Dass es dennoch kein Besuch wie jeder andere war, zeigte die Delegation. Noch nie in seiner Amtszeit ist Hollande mit so vielen Begleitern gereist. Neun Minister und über 200 Vertreter von Politik, Wirtschaft und Kultur folgten ihm nach Algier, wo er von jubelnden Menschen auf der Strecke vom Flughafen in die Innenstadt empfangen wurde. In einer Umfrage sprachen sich 57 Prozent der Algerier für eine „Normalisierung“ und „beispielhafte Beziehung“ zu Frankreich aus.
Jenseits des Mittelmeeres sehen nur 35 Prozent den Zeitpunkt für eine Entschuldigung gekommen. 16 Prozent glauben gar, dass die Algerier bei den ehemaligen Kolonialisten um Verzeihung bitten müssten.
Schwieriger Balanceakt
Hollande wusste um die Schwierigkeit seines Balanceaktes, als er am Donnerstag vor beide Kammern des algerischen Parlaments trat. Hier wurde er deutlicher. Doch die Worte „Verzeihung“ oder „Entschuldigung“ fielen wieder nicht. Hollande bezeichnete „das System, dem Algerien 132 Jahre lang unterworfen war“, als „zutiefst ungerecht, brutal und zerstörerisch“.
„Die Aggressionen gegen die Bevölkerung, die Verneinung ihrer Identität und ihrer Hoffnungen, frei zu leben“, seien durch nichts zu entschuldigen. „Ich erkenne hier die Leiden an, die die Kolonialisierung dem algerischen Volk zugefügt hat“, bekräftigte der französische Staatschef.

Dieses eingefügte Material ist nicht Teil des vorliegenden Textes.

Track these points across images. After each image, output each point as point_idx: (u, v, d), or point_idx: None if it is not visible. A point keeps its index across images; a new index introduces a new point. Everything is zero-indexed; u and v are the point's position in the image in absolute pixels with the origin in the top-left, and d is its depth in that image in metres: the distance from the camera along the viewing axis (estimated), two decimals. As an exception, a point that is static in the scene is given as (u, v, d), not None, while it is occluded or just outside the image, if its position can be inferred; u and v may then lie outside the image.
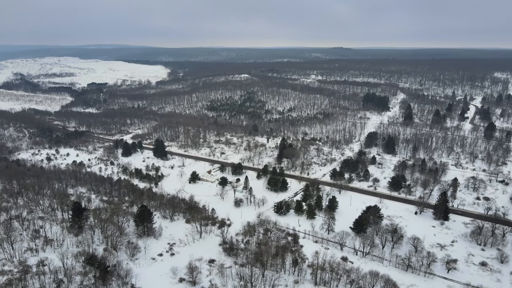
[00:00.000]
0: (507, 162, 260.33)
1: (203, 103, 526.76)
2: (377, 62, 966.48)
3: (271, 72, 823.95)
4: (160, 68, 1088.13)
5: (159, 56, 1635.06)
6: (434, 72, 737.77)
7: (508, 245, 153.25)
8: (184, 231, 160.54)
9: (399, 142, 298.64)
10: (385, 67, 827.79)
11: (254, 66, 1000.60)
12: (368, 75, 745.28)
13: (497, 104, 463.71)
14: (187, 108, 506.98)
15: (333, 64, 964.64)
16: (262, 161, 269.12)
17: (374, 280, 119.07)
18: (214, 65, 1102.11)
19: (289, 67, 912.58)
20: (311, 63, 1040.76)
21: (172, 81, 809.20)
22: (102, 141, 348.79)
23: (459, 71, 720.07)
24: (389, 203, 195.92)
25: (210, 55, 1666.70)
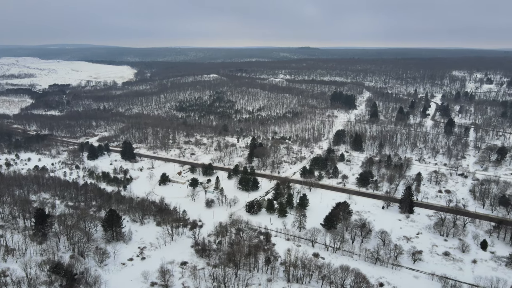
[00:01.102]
0: (466, 156, 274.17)
1: (172, 103, 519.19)
2: (343, 62, 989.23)
3: (240, 72, 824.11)
4: (126, 68, 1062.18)
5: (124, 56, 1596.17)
6: (397, 71, 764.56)
7: (468, 235, 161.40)
8: (155, 234, 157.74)
9: (366, 139, 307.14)
10: (351, 66, 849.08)
11: (222, 66, 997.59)
12: (335, 74, 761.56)
13: (455, 101, 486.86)
14: (155, 109, 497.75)
15: (301, 63, 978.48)
16: (232, 161, 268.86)
17: (345, 274, 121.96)
18: (182, 65, 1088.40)
19: (257, 66, 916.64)
20: (280, 63, 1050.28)
21: (139, 81, 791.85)
22: (66, 144, 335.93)
23: (420, 70, 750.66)
24: (358, 198, 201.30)
25: (178, 55, 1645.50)
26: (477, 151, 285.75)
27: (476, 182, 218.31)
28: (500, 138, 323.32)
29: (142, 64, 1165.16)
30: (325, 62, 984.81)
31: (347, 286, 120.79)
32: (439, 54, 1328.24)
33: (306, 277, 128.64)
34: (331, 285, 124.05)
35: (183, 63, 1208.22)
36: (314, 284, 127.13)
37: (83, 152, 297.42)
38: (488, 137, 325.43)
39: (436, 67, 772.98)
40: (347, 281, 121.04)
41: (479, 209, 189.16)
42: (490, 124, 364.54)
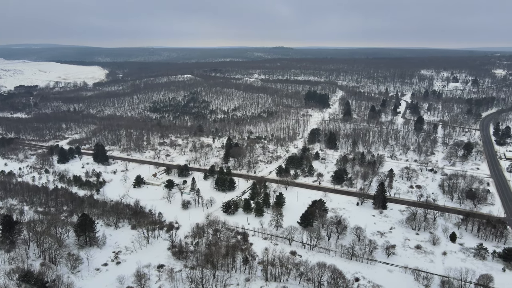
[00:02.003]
0: (435, 152, 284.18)
1: (146, 104, 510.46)
2: (316, 61, 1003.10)
3: (214, 72, 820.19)
4: (97, 69, 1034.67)
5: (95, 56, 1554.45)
6: (368, 70, 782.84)
7: (438, 228, 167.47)
8: (130, 238, 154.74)
9: (340, 138, 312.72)
10: (324, 66, 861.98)
11: (196, 66, 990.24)
12: (309, 73, 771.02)
13: (424, 99, 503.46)
14: (128, 110, 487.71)
15: (275, 63, 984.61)
16: (208, 161, 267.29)
17: (322, 271, 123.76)
18: (155, 66, 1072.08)
19: (232, 66, 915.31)
20: (254, 63, 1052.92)
21: (111, 82, 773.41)
22: (35, 148, 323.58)
23: (391, 69, 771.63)
24: (333, 196, 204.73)
25: (151, 55, 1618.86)
26: (445, 147, 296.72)
27: (445, 177, 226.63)
28: (466, 134, 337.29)
29: (114, 65, 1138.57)
30: (299, 62, 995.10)
31: (324, 283, 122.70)
32: (408, 54, 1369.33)
33: (284, 275, 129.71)
34: (309, 282, 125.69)
35: (156, 64, 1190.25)
36: (292, 282, 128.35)
37: (52, 156, 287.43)
38: (455, 133, 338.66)
39: (405, 67, 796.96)
40: (324, 278, 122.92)
41: (448, 202, 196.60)
42: (456, 121, 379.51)
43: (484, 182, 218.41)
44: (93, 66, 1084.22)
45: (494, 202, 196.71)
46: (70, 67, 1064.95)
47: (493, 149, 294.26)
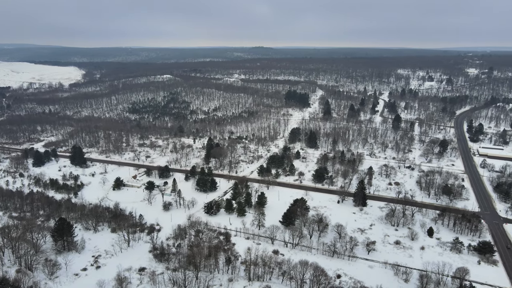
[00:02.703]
0: (412, 149, 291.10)
1: (124, 105, 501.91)
2: (296, 61, 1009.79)
3: (194, 72, 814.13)
4: (73, 69, 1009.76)
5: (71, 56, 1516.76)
6: (347, 69, 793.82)
7: (416, 224, 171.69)
8: (110, 241, 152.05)
9: (320, 136, 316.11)
10: (304, 66, 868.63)
11: (176, 66, 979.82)
12: (289, 73, 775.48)
13: (401, 98, 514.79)
14: (106, 112, 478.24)
15: (255, 63, 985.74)
16: (189, 162, 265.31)
17: (304, 269, 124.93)
18: (133, 66, 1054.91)
19: (212, 66, 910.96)
20: (234, 63, 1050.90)
21: (88, 83, 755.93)
22: (8, 151, 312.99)
23: (369, 68, 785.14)
24: (314, 194, 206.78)
25: (129, 56, 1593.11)
26: (421, 144, 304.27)
27: (422, 173, 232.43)
28: (442, 131, 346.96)
29: (91, 65, 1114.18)
30: (278, 62, 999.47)
31: (306, 281, 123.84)
32: (385, 53, 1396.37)
33: (267, 275, 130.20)
34: (291, 280, 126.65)
35: (134, 64, 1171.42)
36: (275, 281, 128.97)
37: (27, 159, 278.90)
38: (431, 131, 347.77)
39: (382, 66, 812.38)
40: (306, 275, 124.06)
41: (425, 198, 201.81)
42: (432, 119, 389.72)
43: (459, 178, 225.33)
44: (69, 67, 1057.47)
45: (469, 197, 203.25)
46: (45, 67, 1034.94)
47: (467, 146, 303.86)
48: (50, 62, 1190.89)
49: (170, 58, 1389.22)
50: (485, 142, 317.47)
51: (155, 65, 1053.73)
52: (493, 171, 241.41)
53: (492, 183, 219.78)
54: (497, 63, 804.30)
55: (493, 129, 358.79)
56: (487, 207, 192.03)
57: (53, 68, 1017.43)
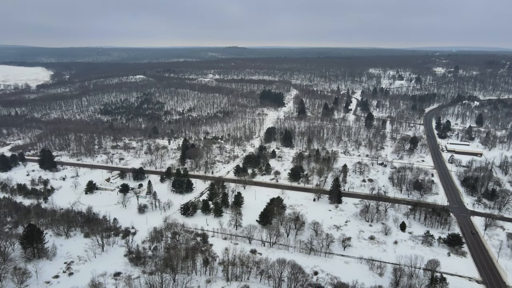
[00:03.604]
0: (384, 146, 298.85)
1: (96, 107, 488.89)
2: (270, 61, 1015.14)
3: (167, 72, 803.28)
4: (41, 70, 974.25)
5: (38, 56, 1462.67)
6: (320, 69, 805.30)
7: (389, 219, 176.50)
8: (83, 247, 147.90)
9: (295, 135, 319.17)
10: (278, 65, 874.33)
11: (149, 66, 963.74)
12: (263, 73, 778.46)
13: (373, 96, 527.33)
14: (77, 113, 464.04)
15: (230, 63, 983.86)
16: (165, 163, 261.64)
17: (282, 267, 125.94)
18: (105, 66, 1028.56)
19: (186, 66, 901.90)
20: (208, 63, 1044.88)
21: (56, 84, 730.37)
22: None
23: (341, 68, 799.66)
24: (291, 193, 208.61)
25: (100, 56, 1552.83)
26: (393, 141, 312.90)
27: (394, 170, 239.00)
28: (412, 129, 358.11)
29: (60, 65, 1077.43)
30: (253, 62, 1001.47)
31: (284, 279, 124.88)
32: (357, 53, 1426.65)
33: (245, 274, 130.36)
34: (269, 279, 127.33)
35: (106, 64, 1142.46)
36: (253, 280, 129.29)
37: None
38: (402, 128, 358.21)
39: (355, 66, 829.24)
40: (284, 274, 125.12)
41: (398, 194, 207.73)
42: (403, 117, 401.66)
43: (429, 173, 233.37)
44: (36, 67, 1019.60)
45: (438, 192, 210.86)
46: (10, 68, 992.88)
47: (436, 142, 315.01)
48: (15, 62, 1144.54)
49: (143, 58, 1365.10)
50: (452, 138, 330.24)
51: (128, 66, 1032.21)
52: (460, 166, 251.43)
53: (460, 177, 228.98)
54: (462, 62, 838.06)
55: (459, 125, 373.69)
56: (456, 201, 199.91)
57: (19, 69, 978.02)
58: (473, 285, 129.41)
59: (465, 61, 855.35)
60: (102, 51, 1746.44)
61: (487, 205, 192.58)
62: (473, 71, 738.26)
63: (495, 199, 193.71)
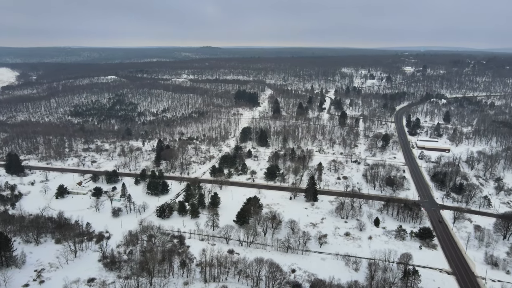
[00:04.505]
0: (358, 144, 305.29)
1: (66, 108, 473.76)
2: (245, 61, 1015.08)
3: (140, 72, 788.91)
4: (5, 70, 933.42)
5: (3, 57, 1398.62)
6: (294, 68, 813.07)
7: (364, 215, 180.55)
8: (55, 253, 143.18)
9: (270, 135, 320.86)
10: (253, 65, 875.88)
11: (121, 67, 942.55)
12: (238, 73, 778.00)
13: (346, 95, 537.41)
14: (45, 115, 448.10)
15: (204, 63, 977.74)
16: (139, 165, 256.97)
17: (259, 266, 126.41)
18: (74, 67, 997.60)
19: (159, 67, 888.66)
20: (182, 63, 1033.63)
21: (23, 85, 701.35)
22: None
23: (315, 67, 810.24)
24: (267, 192, 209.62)
25: (69, 56, 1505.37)
26: (366, 139, 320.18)
27: (367, 167, 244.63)
28: (384, 126, 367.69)
29: (26, 66, 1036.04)
30: (227, 61, 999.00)
31: (262, 278, 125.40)
32: (330, 53, 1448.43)
33: (223, 275, 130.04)
34: (248, 278, 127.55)
35: (75, 64, 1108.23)
36: (231, 281, 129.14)
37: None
38: (374, 126, 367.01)
39: (328, 65, 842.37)
40: (262, 273, 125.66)
41: (371, 190, 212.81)
42: (375, 115, 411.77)
43: (400, 170, 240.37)
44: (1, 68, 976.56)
45: (410, 187, 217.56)
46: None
47: (406, 139, 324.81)
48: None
49: (114, 59, 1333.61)
50: (422, 135, 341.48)
51: (98, 66, 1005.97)
52: (429, 162, 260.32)
53: (429, 173, 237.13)
54: (430, 61, 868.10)
55: (428, 123, 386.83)
56: (426, 196, 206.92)
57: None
58: (443, 276, 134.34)
59: (433, 61, 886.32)
60: (71, 51, 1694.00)
61: (455, 199, 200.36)
62: (440, 70, 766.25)
63: (462, 193, 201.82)
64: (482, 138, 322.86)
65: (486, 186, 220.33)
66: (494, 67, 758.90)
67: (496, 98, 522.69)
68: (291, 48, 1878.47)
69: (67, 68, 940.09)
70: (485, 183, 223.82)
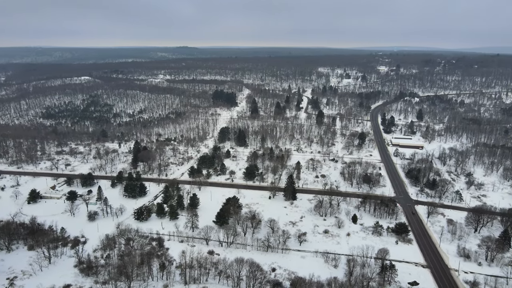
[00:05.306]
0: (335, 143, 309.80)
1: (37, 110, 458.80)
2: (222, 61, 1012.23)
3: (115, 73, 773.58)
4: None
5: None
6: (272, 68, 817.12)
7: (342, 212, 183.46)
8: (28, 260, 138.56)
9: (249, 135, 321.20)
10: (230, 65, 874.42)
11: (95, 67, 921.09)
12: (215, 73, 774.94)
13: (323, 94, 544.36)
14: (15, 118, 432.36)
15: (180, 63, 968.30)
16: (115, 168, 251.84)
17: (240, 266, 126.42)
18: (46, 67, 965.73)
19: (135, 67, 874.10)
20: (158, 63, 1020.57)
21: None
22: None
23: (292, 67, 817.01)
24: (246, 192, 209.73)
25: (40, 56, 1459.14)
26: (343, 137, 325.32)
27: (345, 165, 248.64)
28: (360, 125, 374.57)
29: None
30: (204, 62, 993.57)
31: (243, 277, 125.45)
32: (306, 52, 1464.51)
33: (203, 276, 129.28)
34: (228, 279, 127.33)
35: (47, 65, 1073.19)
36: (211, 282, 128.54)
37: None
38: (350, 124, 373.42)
39: (304, 65, 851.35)
40: (242, 273, 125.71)
41: (349, 188, 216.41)
42: (351, 113, 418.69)
43: (376, 167, 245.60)
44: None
45: (386, 184, 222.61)
46: None
47: (382, 137, 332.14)
48: None
49: (88, 59, 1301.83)
50: (396, 133, 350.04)
51: (71, 66, 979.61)
52: (404, 158, 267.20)
53: (404, 169, 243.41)
54: (403, 61, 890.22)
55: (402, 120, 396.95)
56: (401, 192, 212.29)
57: None
58: (419, 270, 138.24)
59: (405, 60, 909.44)
60: (42, 51, 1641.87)
61: (429, 194, 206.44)
62: (412, 69, 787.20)
63: (435, 188, 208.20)
64: (453, 135, 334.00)
65: (458, 181, 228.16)
66: (463, 66, 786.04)
67: (465, 96, 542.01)
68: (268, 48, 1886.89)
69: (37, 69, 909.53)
70: (456, 179, 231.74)
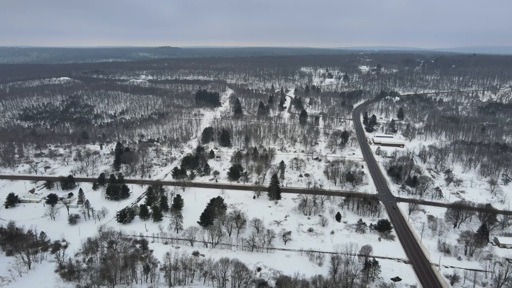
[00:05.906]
0: (318, 142, 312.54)
1: (14, 112, 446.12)
2: (205, 61, 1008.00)
3: (96, 73, 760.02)
4: None
5: None
6: (255, 68, 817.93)
7: (326, 211, 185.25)
8: (6, 266, 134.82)
9: (233, 135, 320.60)
10: (213, 65, 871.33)
11: (74, 67, 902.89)
12: (198, 73, 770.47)
13: (306, 94, 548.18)
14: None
15: (163, 63, 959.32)
16: (97, 170, 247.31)
17: (225, 266, 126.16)
18: (23, 68, 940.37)
19: (116, 67, 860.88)
20: (140, 63, 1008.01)
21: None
22: None
23: (275, 67, 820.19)
24: (231, 192, 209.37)
25: (16, 56, 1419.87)
26: (326, 137, 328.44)
27: (328, 164, 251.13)
28: (343, 124, 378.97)
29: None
30: (187, 62, 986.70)
31: (228, 278, 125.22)
32: (289, 52, 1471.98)
33: (188, 277, 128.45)
34: (213, 280, 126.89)
35: (24, 65, 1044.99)
36: (196, 283, 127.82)
37: None
38: (333, 124, 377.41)
39: (287, 64, 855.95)
40: (228, 273, 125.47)
41: (332, 186, 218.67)
42: (334, 113, 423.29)
43: (359, 165, 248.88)
44: None
45: (368, 182, 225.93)
46: None
47: (364, 136, 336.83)
48: None
49: (67, 59, 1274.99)
50: (378, 131, 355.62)
51: (50, 67, 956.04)
52: (386, 157, 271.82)
53: (386, 167, 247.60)
54: (384, 61, 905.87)
55: (384, 119, 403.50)
56: (383, 189, 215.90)
57: None
58: (401, 266, 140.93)
59: (386, 60, 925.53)
60: (18, 51, 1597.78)
61: (410, 191, 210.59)
62: (393, 69, 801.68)
63: (416, 185, 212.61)
64: (432, 133, 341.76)
65: (438, 178, 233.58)
66: (441, 66, 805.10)
67: (444, 95, 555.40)
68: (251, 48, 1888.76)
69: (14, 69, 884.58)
70: (436, 175, 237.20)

Es sind die deutlichsten Worte, die ein Präsident der ehemaligen Kolonialmacht je gefunden hat.
Hollande hatte bereits im Oktober der Opfer der blutigen Repression gegen eine Demonstration für die Unabhängigkeit Algeriens in Paris gedacht. Damals, am 17. Oktober 1961, gingen dort Zehntausende von algerischen Einwanderern friedlich in Solidarität mit der Bewegung in ihrer Heimat auf die Straße und bekamen es, wie ihre Landsleute zu Hause auch, mit den Waffen der französischen „Sicherheitskräfte“ zu tun. Zwischen 50 und 200 Demonstranten – die genaue Zahl ist bis heute nicht bekannt – kamen dabei ums Leben.
Vor den beiden algerischen Kammern streckte Hollande den Algeriern die Hand zu „einem Freundschaftsabkommen“ entgegen. Er versprach Visa-Erleichterungen für algerische Studenten, regte ein Austauschprogramm an und brachte Wirtschaftsabkommen, wie die Errichtung einer Renault-Fabrik in Oran, unter Dach und Fach. Außerdem wurde eine engere Zusammenarbeit gegen die klandestine Migration nach Europa und bei der Bekämpfung der Islamisten in Algeriens Nachbarland Mali vereinbart.
Während die französische Rechte den Auftritt Hollandes in Algier verurteilte, zeigte sich der algerische Außenminister, Mourad Medelci, zufrieden: „Die Botschaft an die algerische Nation ist wichtig, weil es ihm um den Kern der Vergangenheit und um die Zukunft geht.“ Doch auch in Algerien wurde Kritik laut. Zwölf kleinere Parteien, darunter vier islamistische, beklagten die „ablehnende Haltung der französischen Autoritäten, die Verbrechen des kolonialen Frankreichs in Algerien anzuerkennen, um Entschuldigung zu bitten und eine moralische oder materielle Entschädigung anzubieten“.